Generates already expired certificates

Please fill out the fields below so we can help you better.

My domain is: stats.xolf.info

I ran this command: ./certbot-auto

It produced this output:
Which names would you like to activate HTTPS for?
-------------------------------------------------------------------------------
1: d2hip.com
2: xlf.li
3: emma.xolf.info
4: inside.xolf.info
5: iris.xolf.info
6: stats.xolf.info
7: store.xolf.info
-------------------------------------------------------------------------------
Select the appropriate numbers separated by commas and/or spaces, or leave input
blank to select all options shown (Enter ‘c’ to cancel):6
Cert is due for renewal, auto-renewing…
Renewing an existing certificate
Performing the following challenges:
tls-sni-01 challenge for stats.xolf.info
Waiting for verification…
Cleaning up challenges
Generating key (2048 bits): /etc/letsencrypt/keys/0015_key-certbot.pem
Creating CSR: /etc/letsencrypt/csr/0015_csr-certbot.pem
Deploying Certificate for stats.xolf.info to VirtualHost /etc/apache2/sites-available/stats.xolf.info-le-ssl.conf

Please choose whether HTTPS access is required or optional.
-------------------------------------------------------------------------------
1: Easy - Allow both HTTP and HTTPS access to these sites
2: Secure - Make all requests redirect to secure HTTPS access
-------------------------------------------------------------------------------
Select the appropriate number [1-2] then [enter] (press 'c' to cancel): 2
Enhancement redirect was already set.

-------------------------------------------------------------------------------
Your existing certificate has been successfully renewed, and the new certificate
has been installed.

The new certificate covers the following domains: https://stats.xolf.info

You should test your configuration at:
https://www.ssllabs.com/ssltest/analyze.html?d=stats.xolf.info
-------------------------------------------------------------------------------

IMPORTANT NOTES:
 - Congratulations! Your certificate and chain have been saved at
   /etc/letsencrypt/live/stats.xolf.info/fullchain.pem. Your cert will
   expire on 2016-09-10. To obtain a new or tweaked version of this
   certificate in the future, simply run certbot-auto again with the
   "certonly" option. To non-interactively renew *all* of your
   certificates, run "certbot-auto renew"
 - If you like Certbot, please consider supporting our work by:

   Donating to ISRG / Let's Encrypt:   https://letsencrypt.org/donate
   Donating to EFF:                    https://eff.org/donate-le

root@emma:~# date
Fri Apr  7 08:55:24 UTC 2017

My operating system is: Debian 7

My web server is: Apache2

My hosting provider, if applicable, is: DigitalOcean

I can login to a root shell on my machine: yes

I’m using a control panel to manage my site: no

For some reason you are seeing the output for your old certificate. Go to https://crt.sh/ and search for stats.xolf.info. You’ll find that you have received a letsencrypt certificate on 2016-06-12.

That’s true.

I switched to an other certificate provider after the renewal off my Let’s Encrypt certificate fails.
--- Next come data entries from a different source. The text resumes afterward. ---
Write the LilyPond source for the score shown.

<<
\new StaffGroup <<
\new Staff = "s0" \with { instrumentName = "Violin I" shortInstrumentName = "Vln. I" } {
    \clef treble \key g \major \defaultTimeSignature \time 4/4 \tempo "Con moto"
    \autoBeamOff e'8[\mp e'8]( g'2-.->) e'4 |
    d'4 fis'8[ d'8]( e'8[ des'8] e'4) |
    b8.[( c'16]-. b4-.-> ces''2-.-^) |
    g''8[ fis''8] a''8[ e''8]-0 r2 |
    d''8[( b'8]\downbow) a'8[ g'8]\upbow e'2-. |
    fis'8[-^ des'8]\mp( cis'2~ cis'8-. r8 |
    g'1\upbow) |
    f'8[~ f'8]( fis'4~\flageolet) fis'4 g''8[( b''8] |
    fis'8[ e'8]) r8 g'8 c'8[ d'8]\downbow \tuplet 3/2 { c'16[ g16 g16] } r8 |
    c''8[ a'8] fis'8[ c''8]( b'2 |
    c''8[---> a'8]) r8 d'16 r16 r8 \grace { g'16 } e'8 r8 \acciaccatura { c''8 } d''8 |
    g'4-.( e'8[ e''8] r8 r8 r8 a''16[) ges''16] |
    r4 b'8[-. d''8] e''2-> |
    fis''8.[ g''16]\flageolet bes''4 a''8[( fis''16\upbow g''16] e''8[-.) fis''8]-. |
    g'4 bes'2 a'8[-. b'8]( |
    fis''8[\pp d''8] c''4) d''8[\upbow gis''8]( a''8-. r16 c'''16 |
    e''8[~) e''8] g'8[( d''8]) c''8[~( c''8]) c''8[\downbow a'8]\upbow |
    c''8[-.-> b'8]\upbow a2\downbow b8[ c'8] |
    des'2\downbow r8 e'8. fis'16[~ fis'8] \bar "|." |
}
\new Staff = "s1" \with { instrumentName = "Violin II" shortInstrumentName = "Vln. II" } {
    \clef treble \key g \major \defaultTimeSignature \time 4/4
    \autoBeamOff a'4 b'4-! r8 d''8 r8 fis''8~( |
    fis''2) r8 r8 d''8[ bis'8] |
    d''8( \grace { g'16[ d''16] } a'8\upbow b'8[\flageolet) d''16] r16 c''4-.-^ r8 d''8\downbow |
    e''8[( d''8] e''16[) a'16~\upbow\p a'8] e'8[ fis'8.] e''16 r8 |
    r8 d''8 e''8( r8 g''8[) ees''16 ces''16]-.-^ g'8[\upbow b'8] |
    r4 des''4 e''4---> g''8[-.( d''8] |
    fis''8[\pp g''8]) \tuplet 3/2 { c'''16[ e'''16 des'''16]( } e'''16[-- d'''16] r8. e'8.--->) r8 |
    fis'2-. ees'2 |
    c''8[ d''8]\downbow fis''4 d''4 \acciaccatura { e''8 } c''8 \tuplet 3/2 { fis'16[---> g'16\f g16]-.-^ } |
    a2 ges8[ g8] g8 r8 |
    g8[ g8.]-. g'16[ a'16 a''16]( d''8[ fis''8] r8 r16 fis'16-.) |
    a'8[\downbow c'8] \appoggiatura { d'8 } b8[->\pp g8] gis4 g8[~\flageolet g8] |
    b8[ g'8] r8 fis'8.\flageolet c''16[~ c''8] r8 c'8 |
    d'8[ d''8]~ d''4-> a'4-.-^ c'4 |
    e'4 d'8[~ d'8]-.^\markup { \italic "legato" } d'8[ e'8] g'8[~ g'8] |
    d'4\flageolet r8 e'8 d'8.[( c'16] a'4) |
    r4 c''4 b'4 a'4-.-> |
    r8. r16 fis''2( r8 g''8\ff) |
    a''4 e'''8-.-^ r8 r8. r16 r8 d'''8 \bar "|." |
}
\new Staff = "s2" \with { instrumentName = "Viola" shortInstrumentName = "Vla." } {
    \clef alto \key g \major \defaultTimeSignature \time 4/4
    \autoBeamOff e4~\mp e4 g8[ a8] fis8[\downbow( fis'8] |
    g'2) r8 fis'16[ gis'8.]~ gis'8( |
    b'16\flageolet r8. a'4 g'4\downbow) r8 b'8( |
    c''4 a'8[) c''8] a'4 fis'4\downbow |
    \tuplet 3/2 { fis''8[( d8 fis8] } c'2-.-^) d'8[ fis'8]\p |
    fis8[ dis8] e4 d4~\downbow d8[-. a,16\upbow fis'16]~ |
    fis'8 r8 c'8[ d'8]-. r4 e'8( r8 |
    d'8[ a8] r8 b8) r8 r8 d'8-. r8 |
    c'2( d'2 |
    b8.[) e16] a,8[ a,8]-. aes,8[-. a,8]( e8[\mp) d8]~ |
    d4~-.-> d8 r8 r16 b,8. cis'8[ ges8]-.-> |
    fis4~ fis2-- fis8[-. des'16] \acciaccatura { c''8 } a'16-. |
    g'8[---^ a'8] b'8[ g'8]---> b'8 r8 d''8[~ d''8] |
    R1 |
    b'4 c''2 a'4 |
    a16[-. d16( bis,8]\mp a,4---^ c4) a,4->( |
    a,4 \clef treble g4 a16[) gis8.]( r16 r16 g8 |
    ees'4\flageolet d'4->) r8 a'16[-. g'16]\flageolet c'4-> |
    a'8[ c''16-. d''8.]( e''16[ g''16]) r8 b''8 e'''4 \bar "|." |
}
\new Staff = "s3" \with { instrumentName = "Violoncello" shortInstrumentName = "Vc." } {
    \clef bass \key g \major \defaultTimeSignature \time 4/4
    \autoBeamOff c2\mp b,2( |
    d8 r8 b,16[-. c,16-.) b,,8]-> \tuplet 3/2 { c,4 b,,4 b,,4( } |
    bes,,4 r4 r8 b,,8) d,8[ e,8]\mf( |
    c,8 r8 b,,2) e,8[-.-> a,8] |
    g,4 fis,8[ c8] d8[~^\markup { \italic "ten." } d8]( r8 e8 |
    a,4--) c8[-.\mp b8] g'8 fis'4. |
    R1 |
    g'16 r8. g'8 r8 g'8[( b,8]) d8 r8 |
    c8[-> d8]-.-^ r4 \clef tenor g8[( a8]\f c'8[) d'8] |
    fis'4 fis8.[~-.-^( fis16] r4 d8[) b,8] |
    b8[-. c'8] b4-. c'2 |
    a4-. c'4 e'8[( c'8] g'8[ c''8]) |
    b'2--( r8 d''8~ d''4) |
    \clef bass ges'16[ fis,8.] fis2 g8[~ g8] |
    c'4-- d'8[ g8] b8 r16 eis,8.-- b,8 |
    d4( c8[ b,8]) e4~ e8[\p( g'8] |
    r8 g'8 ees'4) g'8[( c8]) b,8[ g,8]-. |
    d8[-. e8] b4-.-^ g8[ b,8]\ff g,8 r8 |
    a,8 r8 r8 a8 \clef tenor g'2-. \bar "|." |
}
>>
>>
Today I wanted to give Let’s Encrypt another chance (for sure Let’s Encrypt is pretty awesome) and I get an old expired certifcate.

However I ran ./cerbotauto renew and still got an certificate from the past.
Is there a way to fix it?

The renewal worked and you got a new and valid certificate, but your webserver doesn’t use it.
Have a look into:
/etc/apache2/sites-available/stats.xolf.info-le-ssl.conf
First examine the certificate that is referenced in this file:
openssl x509 -in CERTFILE -noout -text
Is the referenced certificate the correct one? If the ceritificate is correct, verify that apache is actually using this configuration. If it is not correct, have a look at the certificates you can find in /etc/letsencrypt/live/stats.xolf.info.

1 Like

All the symlinks /etc/letsencrypt/live/stats.xolf.info pointed to the expired certifcate and doesn’t get changed by the renewal process.

Thank you @xyzzy, ich changed them manually, so it’s working now.

1 Like

That is pretty strange! The renewal process is supposed to update them automatically every time.

If you’re interested in sending us some logs, maybe we could try to figure out why the symlinks didn’t get updated. (For future renewals you might also be able to run with -v to increase the amount of debugging output for this purpose… though I hope you won’t run into this problem in the future.)